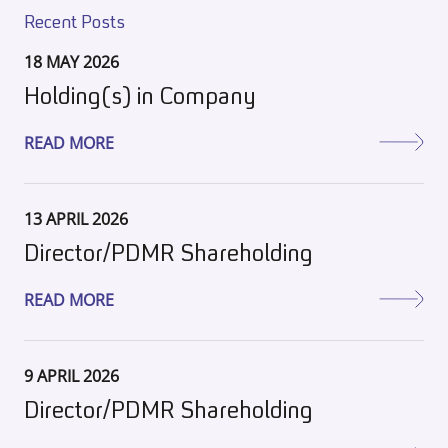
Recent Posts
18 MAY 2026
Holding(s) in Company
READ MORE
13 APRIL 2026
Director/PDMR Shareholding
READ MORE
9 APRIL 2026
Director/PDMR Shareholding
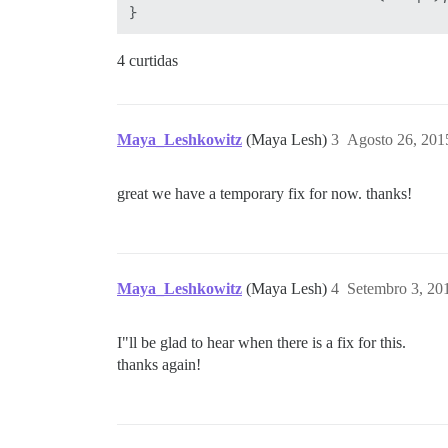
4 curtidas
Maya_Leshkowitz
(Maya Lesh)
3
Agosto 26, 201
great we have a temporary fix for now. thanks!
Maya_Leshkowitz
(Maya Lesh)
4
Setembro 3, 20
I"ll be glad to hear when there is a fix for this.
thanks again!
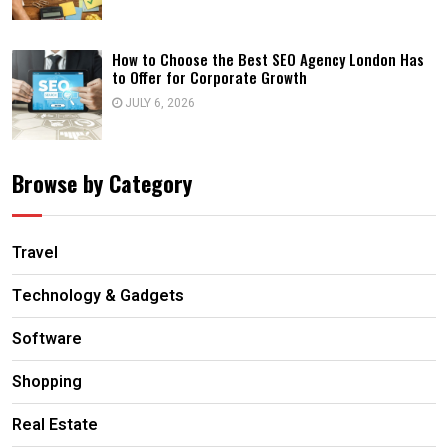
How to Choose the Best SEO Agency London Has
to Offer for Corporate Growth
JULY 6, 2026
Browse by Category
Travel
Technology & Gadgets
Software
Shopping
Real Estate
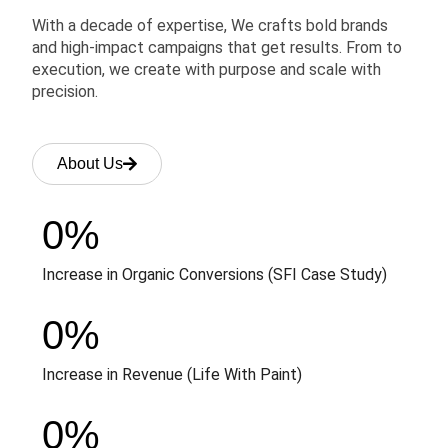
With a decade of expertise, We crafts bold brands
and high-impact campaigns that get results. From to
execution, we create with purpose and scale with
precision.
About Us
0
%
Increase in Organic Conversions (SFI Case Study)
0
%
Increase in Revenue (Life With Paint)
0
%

==

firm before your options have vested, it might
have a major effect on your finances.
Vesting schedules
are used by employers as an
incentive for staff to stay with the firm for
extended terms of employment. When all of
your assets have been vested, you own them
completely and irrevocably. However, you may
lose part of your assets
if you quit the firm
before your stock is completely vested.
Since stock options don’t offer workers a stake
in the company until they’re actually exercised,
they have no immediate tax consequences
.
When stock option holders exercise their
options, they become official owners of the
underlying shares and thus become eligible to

What is required:
Tally the lines in the items above that contain the word "assets", counting only matches with the same case. Reply with the number alone.

Exercise answer:
2